Камил стянул перчатку с руки. Всё ещё ощущался дискомфорт, заставлявший его потеть и испытывать жажду. Кожный зуд отступал, но рука всё ещё чесалась.
— Как рука?
— Всё ещё щекотно. Как проснусь, так сразу желудочный сок ко рту подступает. Хорошо, что когда дохожу до туалета, желудок успокаивается.
— Главное, что ты жив, — Генералиссимус поправил воротничок своей белой рубашки. Пуговицы сидели как вшитые внутрь одежды.
— Знаешь, я теперь по-другому отношусь к жизни, — Камил взглянул на Генералиссимуса, сидящего на противоположной стороне машины. За его спиной в стекле проплывал город. — Теперь я понимаю, что значит ценить то, что имеешь.
Автомобильный жук проезжал вдоль ограничительных бордюров, тянущихся вдоль пешеходного тротуара. Его колёса, работающие от тела аккумулятора, котились по гладкой поверхности серого асфальта, залитого в городское основание. Старая, белая разметка, нанесённая на асфальт, разделяющая проезжу часть на дорожные полосы, отсвечивалась пунктирными линиями за стеклом окна автомобиля. В пунктирных линиях Камил видел кольца Сатурна. Со своими щелями, разрывами и переходами.
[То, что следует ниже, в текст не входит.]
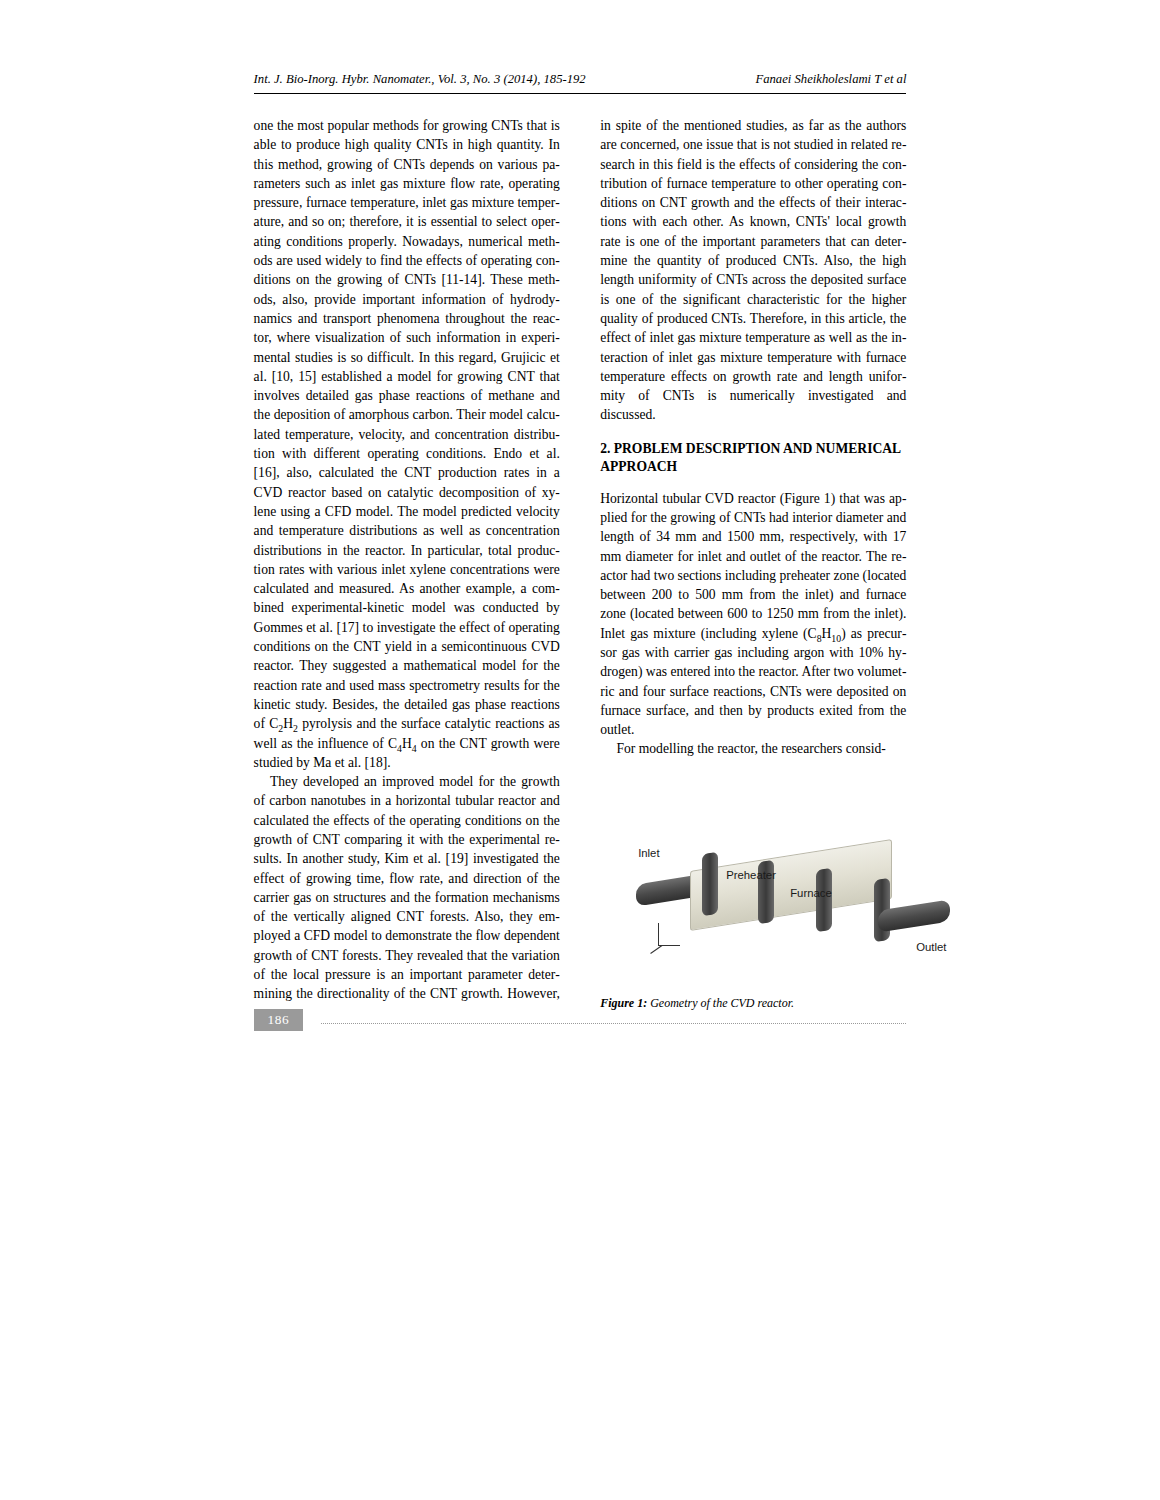Int. J. Bio-Inorg. Hybr. Nanomater., Vol. 3, No. 3 (2014), 185-192
Fanaei Sheikholeslami T et al
one the most popular methods for growing CNTs that is able to produce high quality CNTs in high quantity. In this method, growing of CNTs depends on various parameters such as inlet gas mixture flow rate, operating pressure, furnace temperature, inlet gas mixture temperature, and so on; therefore, it is essential to select operating conditions properly. Nowadays, numerical methods are used widely to find the effects of operating conditions on the growing of CNTs [11-14]. These methods, also, provide important information of hydrodynamics and transport phenomena throughout the reactor, where visualization of such information in experimental studies is so difficult. In this regard, Grujicic et al. [10, 15] established a model for growing CNT that involves detailed gas phase reactions of methane and the deposition of amorphous carbon. Their model calculated temperature, velocity, and concentration distribution with different operating conditions. Endo et al. [16], also, calculated the CNT production rates in a CVD reactor based on catalytic decomposition of xylene using a CFD model. The model predicted velocity and temperature distributions as well as concentration distributions in the reactor. In particular, total production rates with various inlet xylene concentrations were calculated and measured. As another example, a combined experimental-kinetic model was conducted by Gommes et al. [17] to investigate the effect of operating conditions on the CNT yield in a semicontinuous CVD reactor. They suggested a mathematical model for the reaction rate and used mass spectrometry results for the kinetic study. Besides, the detailed gas phase reactions of C2H2 pyrolysis and the surface catalytic reactions as well as the influence of C4H4 on the CNT growth were studied by Ma et al. [18].
They developed an improved model for the growth of carbon nanotubes in a horizontal tubular reactor and calculated the effects of the operating conditions on the growth of CNT comparing it with the experimental results. In another study, Kim et al. [19] investigated the effect of growing time, flow rate, and direction of the carrier gas on structures and the formation mechanisms of the vertically aligned CNT forests. Also, they employed a CFD model to demonstrate the flow dependent growth of CNT forests. They revealed that the variation of the local pressure is an important parameter determining the directionality of the CNT growth. However, in spite of the mentioned studies, as far as the authors are concerned, one issue that is not studied in related research in this field is the effects of considering the contribution of furnace temperature to other operating conditions on CNT growth and the effects of their interactions with each other. As known, CNTs' local growth rate is one of the important parameters that can determine the quantity of produced CNTs. Also, the high length uniformity of CNTs across the deposited surface is one of the significant characteristic for the higher quality of produced CNTs. Therefore, in this article, the effect of inlet gas mixture temperature as well as the interaction of inlet gas mixture temperature with furnace temperature effects on growth rate and length uniformity of CNTs is numerically investigated and discussed.
2. PROBLEM DESCRIPTION AND NUMERICAL APPROACH
Horizontal tubular CVD reactor (Figure 1) that was applied for the growing of CNTs had interior diameter and length of 34 mm and 1500 mm, respectively, with 17 mm diameter for inlet and outlet of the reactor. The reactor had two sections including preheater zone (located between 200 to 500 mm from the inlet) and furnace zone (located between 600 to 1250 mm from the inlet). Inlet gas mixture (including xylene (C8H10) as precursor gas with carrier gas including argon with 10% hydrogen) was entered into the reactor. After two volumetric and four surface reactions, CNTs were deposited on furnace surface, and then by products exited from the outlet.
For modelling the reactor, the researchers consid-
Inlet
Preheater
Furnace
Outlet
Figure 1: Geometry of the CVD reactor.
186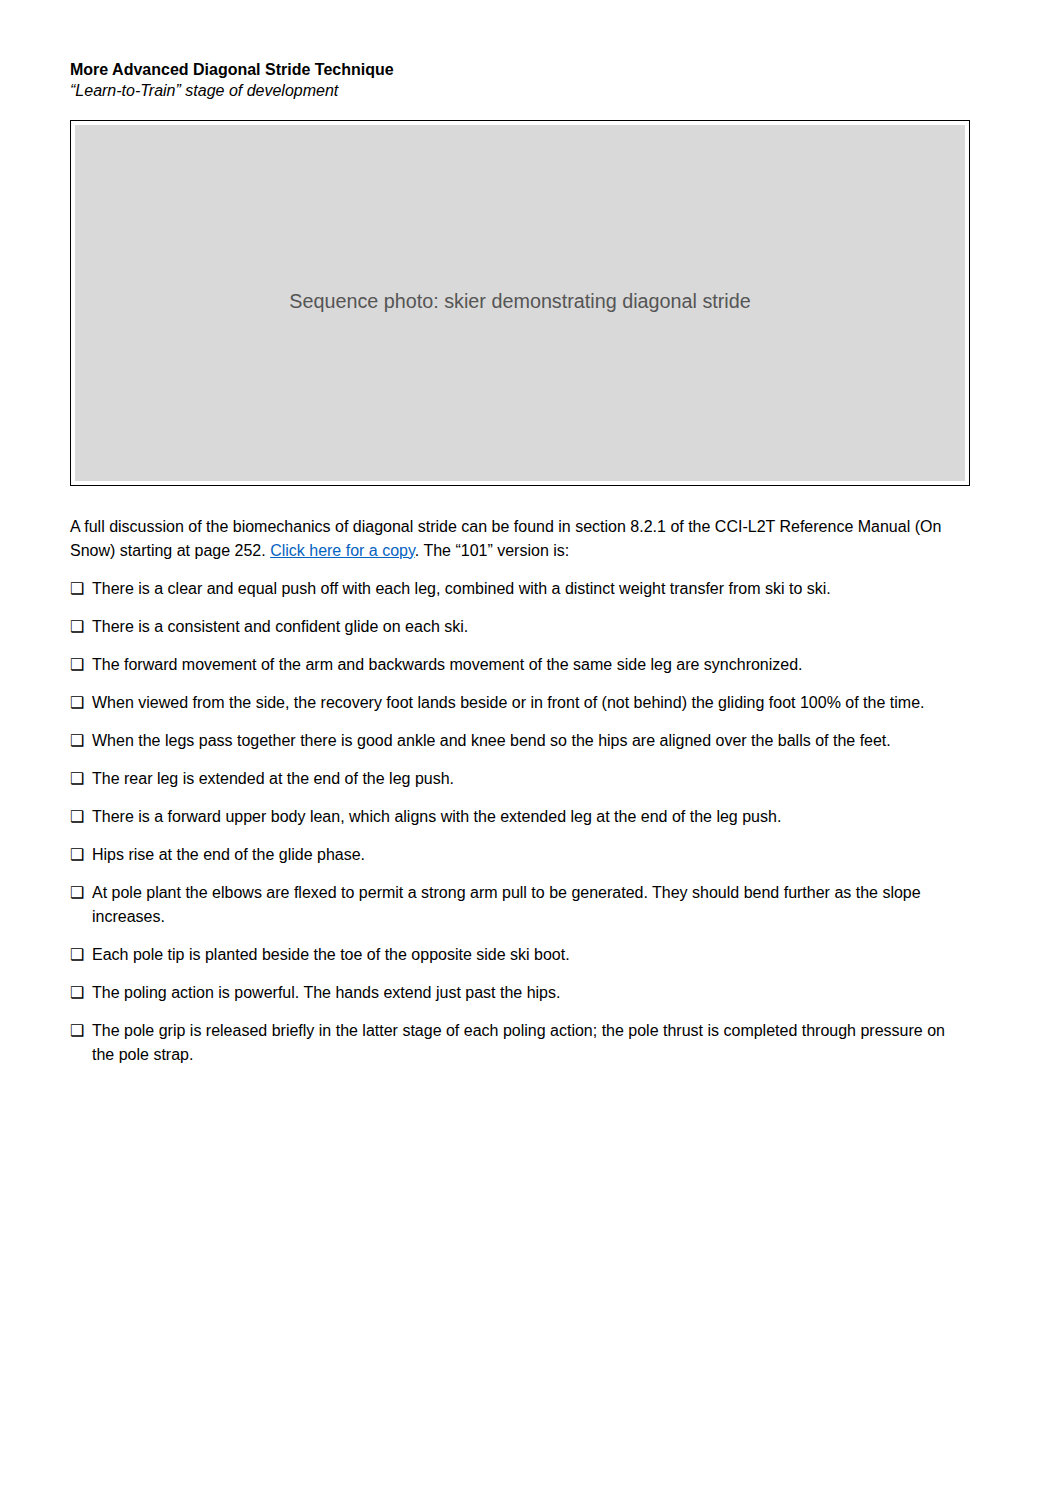More Advanced Diagonal Stride Technique
“Learn-to-Train” stage of development
A full discussion of the biomechanics of diagonal stride can be found in section 8.2.1 of the CCI-L2T Reference Manual (On Snow) starting at page 252. Click here for a copy. The “101” version is:
There is a clear and equal push off with each leg, combined with a distinct weight transfer from ski to ski.
There is a consistent and confident glide on each ski.
The forward movement of the arm and backwards movement of the same side leg are synchronized.
When viewed from the side, the recovery foot lands beside or in front of (not behind) the gliding foot 100% of the time.
When the legs pass together there is good ankle and knee bend so the hips are aligned over the balls of the feet.
The rear leg is extended at the end of the leg push.
There is a forward upper body lean, which aligns with the extended leg at the end of the leg push.
Hips rise at the end of the glide phase.
At pole plant the elbows are flexed to permit a strong arm pull to be generated. They should bend further as the slope increases.
Each pole tip is planted beside the toe of the opposite side ski boot.
The poling action is powerful. The hands extend just past the hips.
The pole grip is released briefly in the latter stage of each poling action; the pole thrust is completed through pressure on the pole strap.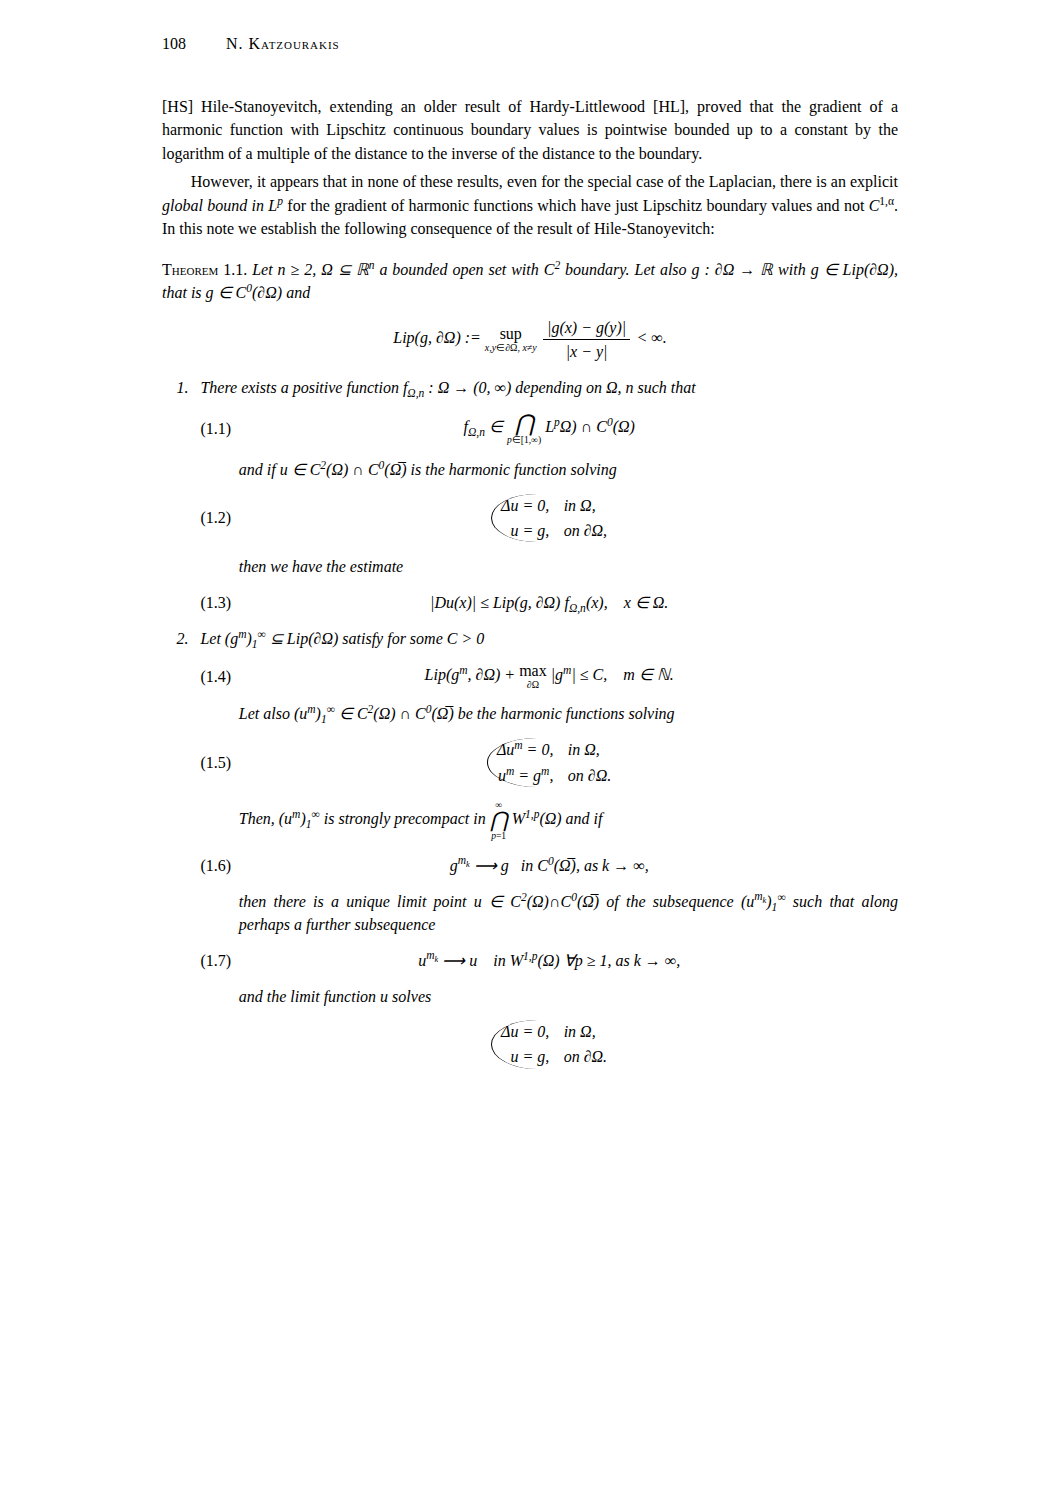108 N. Katzourakis
[HS] Hile-Stanoyevitch, extending an older result of Hardy-Littlewood [HL], proved that the gradient of a harmonic function with Lipschitz continuous boundary values is pointwise bounded up to a constant by the logarithm of a multiple of the distance to the inverse of the distance to the boundary.
However, it appears that in none of these results, even for the special case of the Laplacian, there is an explicit global bound in Lp for the gradient of harmonic functions which have just Lipschitz boundary values and not C1,α. In this note we establish the following consequence of the result of Hile-Stanoyevitch:
Theorem 1.1. Let n ≥ 2, Ω ⊆ ℝn a bounded open set with C2 boundary. Let also g : ∂Ω → ℝ with g ∈ Lip(∂Ω), that is g ∈ C0(∂Ω) and
Lip(g, ∂Ω) := sup x,y∈∂Ω, x≠y |g(x) − g(y)||x − y| < ∞.
There exists a positive function fΩ,n : Ω → (0, ∞) depending on Ω, n such that
(1.1) fΩ,n ∈ ⋂p∈[1,∞) Lp Ω) ∩ C0(Ω)
and if u ∈ C2(Ω) ∩ C0(Ω̅) is the harmonic function solving
(1.2) Δu = 0, in Ω, u = g, on ∂Ω,
then we have the estimate
(1.3) |Du(x)| ≤ Lip(g, ∂Ω) fΩ,n(x), x ∈ Ω.
Let (gm)1∞ ⊆ Lip(∂Ω) satisfy for some C > 0
(1.4) Lip(gm, ∂Ω) + max∂Ω |gm| ≤ C, m ∈ ℕ.
Let also (um)1∞ ∈ C2(Ω) ∩ C0(Ω̅) be the harmonic functions solving
(1.5) Δum = 0, in Ω, um = gm, on ∂Ω.
Then, (um)1∞ is strongly precompact in ∞⋂p=1 W1,p(Ω) and if
(1.6) gmk ⟶ g in C0(Ω̅), as k → ∞,
then there is a unique limit point u ∈ C2(Ω)∩C0(Ω̅) of the subsequence (umk)1∞ such that along perhaps a further subsequence
(1.7) umk ⟶ u in W1,p(Ω) ∀p ≥ 1, as k → ∞,
and the limit function u solves
Δu = 0, in Ω, u = g, on ∂Ω.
— На Янусе было легче смериться с неотвратимостью конца. Всё казалось таким моментальным. Бам-с, — Камил щёлкнул пальцами. Вышло не очень уверенно. — Даже не было времени подумать. Я рассчитал свои шансы на выживание, само собой. Лишь ошибка в расчётах Андана, ошибка в траектории груза, могла меня спасти. Но они не ошиблись. И я совсем потерял себя. Как неразумное животное я цеплялся за этот шанс, хоть и понимал, что шансов выжить у меня не так и много. Ты знаешь Бао?
— Мы ведь про Бао с СНТС?
— Да. Так вот, — Камил провёл рукой. Ощущалась она как в воде. — Когда я осознал, что всё ещё жив, там, уже летя в Сатурн, у меня появилось время подумать. По-настоящему. Задуматься. Уже ничего не зависело от меня. Просто понимаешь и ждёшь. Я думал о цели нашего существования. Зачем мы здесь?
— Серьёзно, Камил?
— В чём наше предназначение? Банально, ведь так? Ты это хочешь сказать? Ну же, скажи, если не терпится.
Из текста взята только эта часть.